When he finally spoke, his voice was hoarse, like he was on the verge of either crying or screaming. I felt a little afraid.

“Do you know where Del got that star, Kate? Did she ever tell you?”

“No. She never told me.”

“That mute kid, Mike Shane, gave it to her. That’s what I finally figured anyway. She said the boy who gave it to her loved her. She told me that it was supposed to remind her that she was his guiding star or some shit like that. Puppy love, ya know? He gave her notes, too.
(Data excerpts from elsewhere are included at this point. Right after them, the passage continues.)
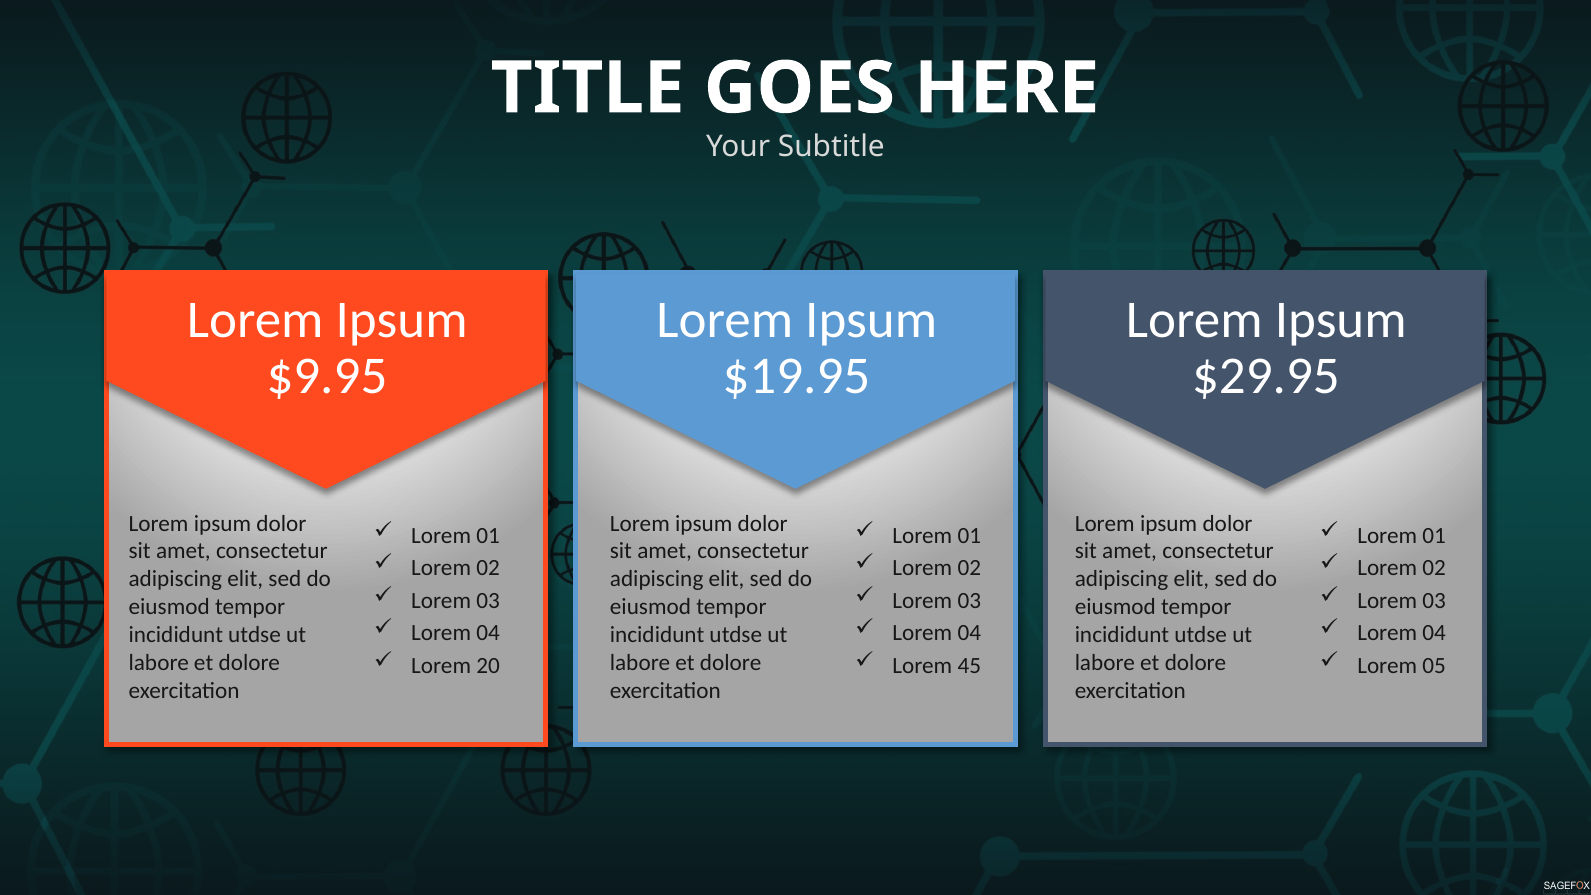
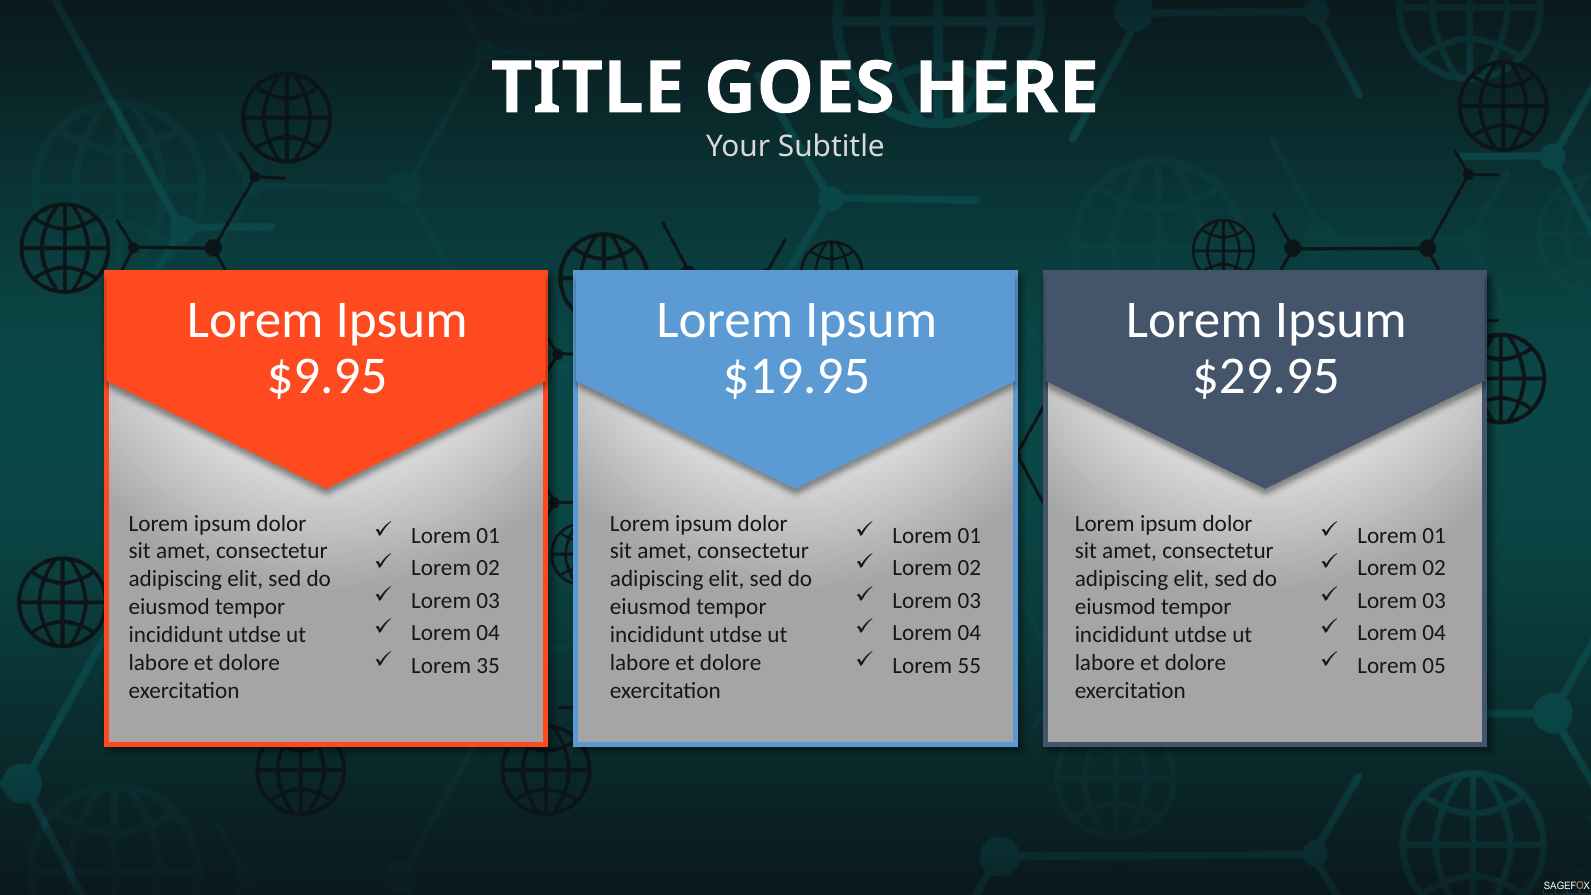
20: 20 -> 35
45: 45 -> 55
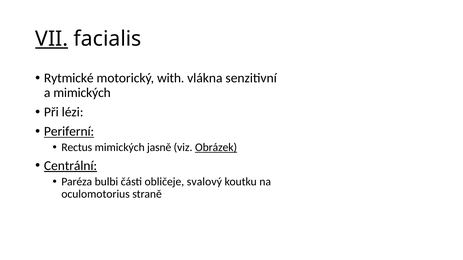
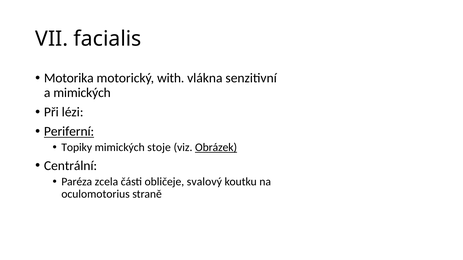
VII underline: present -> none
Rytmické: Rytmické -> Motorika
Rectus: Rectus -> Topiky
jasně: jasně -> stoje
Centrální underline: present -> none
bulbi: bulbi -> zcela
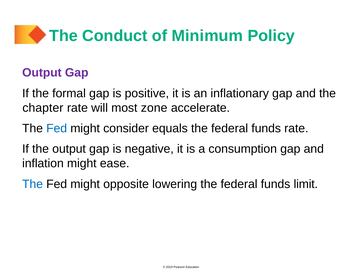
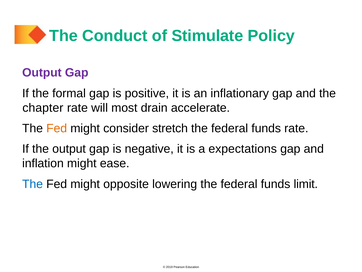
Minimum: Minimum -> Stimulate
zone: zone -> drain
Fed at (57, 128) colour: blue -> orange
equals: equals -> stretch
consumption: consumption -> expectations
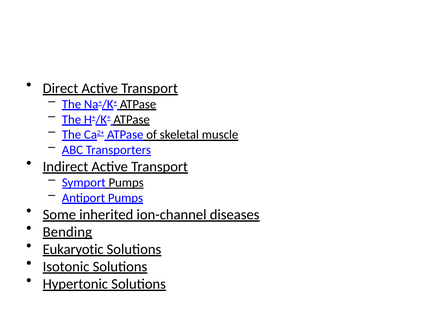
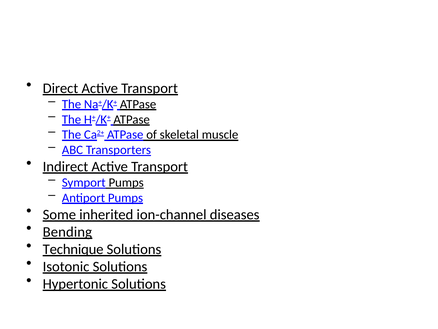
Eukaryotic: Eukaryotic -> Technique
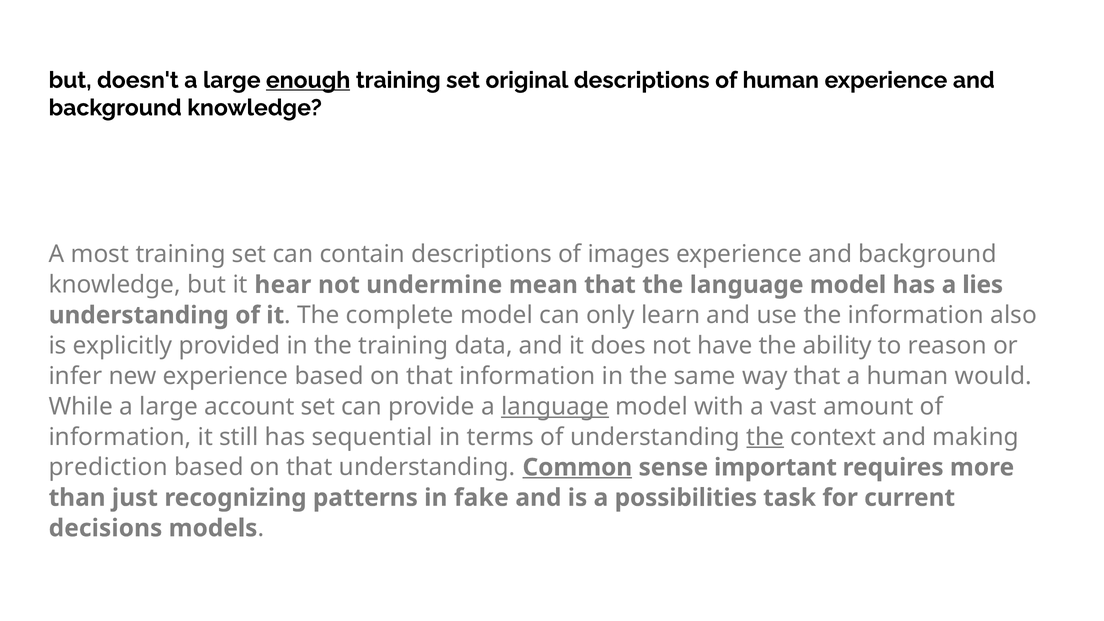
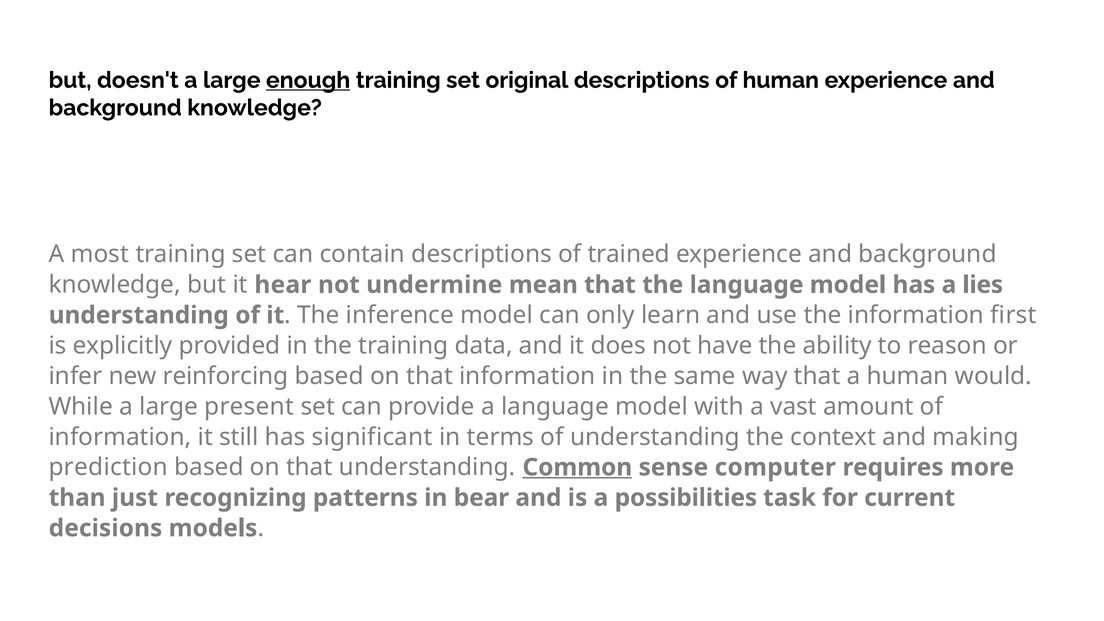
images: images -> trained
complete: complete -> inference
also: also -> first
new experience: experience -> reinforcing
account: account -> present
language at (555, 407) underline: present -> none
sequential: sequential -> significant
the at (765, 437) underline: present -> none
important: important -> computer
fake: fake -> bear
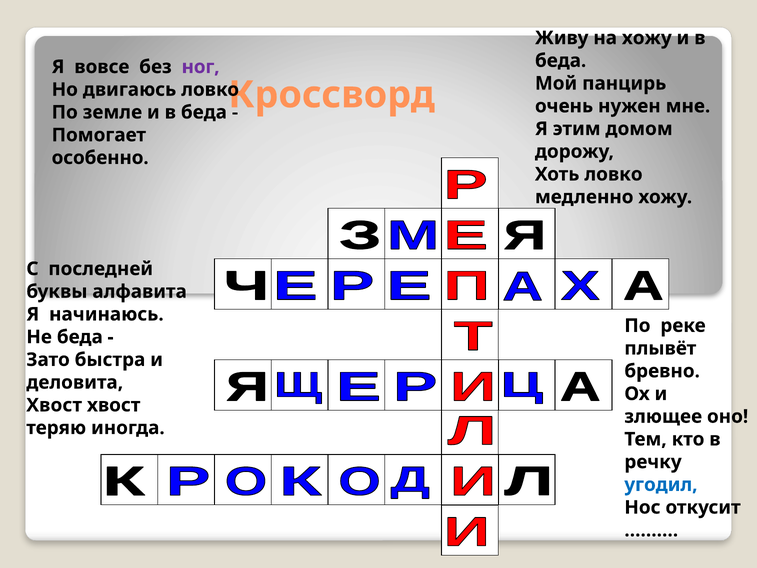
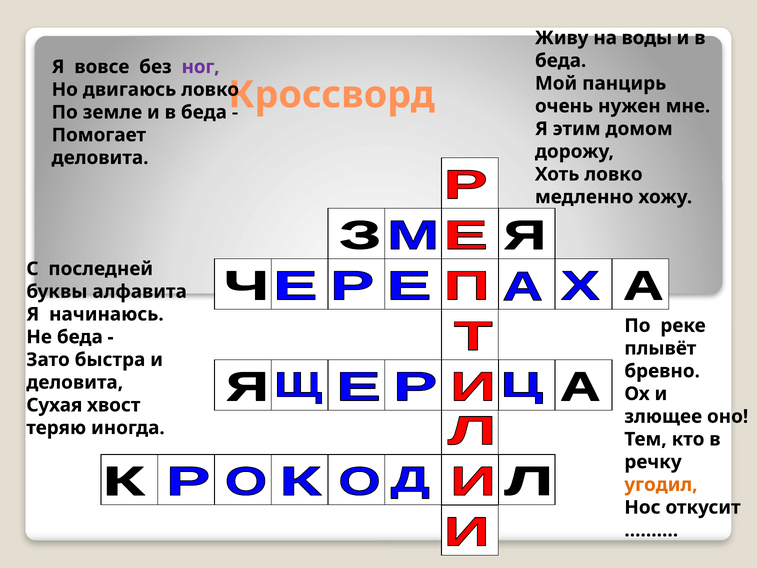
на хожу: хожу -> воды
особенно at (100, 158): особенно -> деловита
Хвост at (54, 405): Хвост -> Сухая
угодил colour: blue -> orange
Poor bastard couldn’t talk, but he sure could write. Poured his mute little heart out. God, how Del loved that damn star. Thought she was really the sheriff, like it gave her some kind of power or something.”

Her talisman.

He fiddled with his lighter, turning it around and around in his fingers. He had mechanic’s hands: blunt fingers, dirt under the nails, grease deep in the lines of his skin. Like it or not, I found myself longing to be touched by those fingers. To be taken back in time.

“I remember.” I nodded, taking my eyes off his hands. “I remember Mike Shane, too. Do you know what ever happened to him?”

“I hear he’s up in Burlington. A buddy of mine at the garage knows his family. Real trailer trash, the whole lot. Sammy, the guy I work with, says Mike’s dad used to burn the kids with cigarettes and shit. Sad story.”

“Yeah, I’ll say. He got about as much crap at school as Del did. It’s no wonder they were drawn to each other.”

Nicky nodded. “Kate, I’d like to see your mother’s painting.”

I grabbed a candle and led him back to the studio. He walked right up to the canvas, still clutching the bottle of Wild Turkey, and squinted at the shadowy form in the flames. I stood behind him, holding up the candle.

“Spooky,” he whispered, taking a step back and bumping into me. We stood like that a moment, his back pressed into my front, me breathing on his neck. I knew I should step away, retreat while I could, but it was too late. I leaned forward, pressing into him, bringing my left hand up to his shoulder, tracing the outline of his arm, reaching around to his chest, where I felt his heart racing through the soft cotton folds. But as I slid my hand inside his jacket, that wasn’t the only thing I felt.

Suspenders?
I thought at first when I felt the webbed nylon strap, but when I followed it to the bulge on his left side, I knew just what it was.

“What is this?”

“Protection,” he said, reaching in and removing the small automatic pistol, then laying it down on the cot.

Like it or not, seeing the gun gave me a little shiver of excitement. What can I say? I guess I have a secret thing for gun-toting bad boys. Give me an outlaw over a cardiologist any day.

“From little old me?” I whispered into the back of his neck, my hands feeling the straps of the nylon holster.

“You can never be too careful,” he said.

My fingers found the top button of his shirt and undid it, then the second. I let my hand slide beneath his shirt, brushing gently against his right nipple.

“That’s so true,” I said. “Maybe you shouldn’t have been so quick to give up your weapon.”

At last, he turned.

Our second kiss, some thirty years after the first, was no less violent, and fueled by a raw desperation unknown to us as children.

 

 

 

K
ATE, WHAT HAPPENED TO THE STAR
? What’d you do with it?”

Nicky was facing me, leaning on his elbow, holding the bottle of Wild Turkey between us. The candle flickered on the table beside the cot, the light playing in his hair and over his skin. He looked lovely.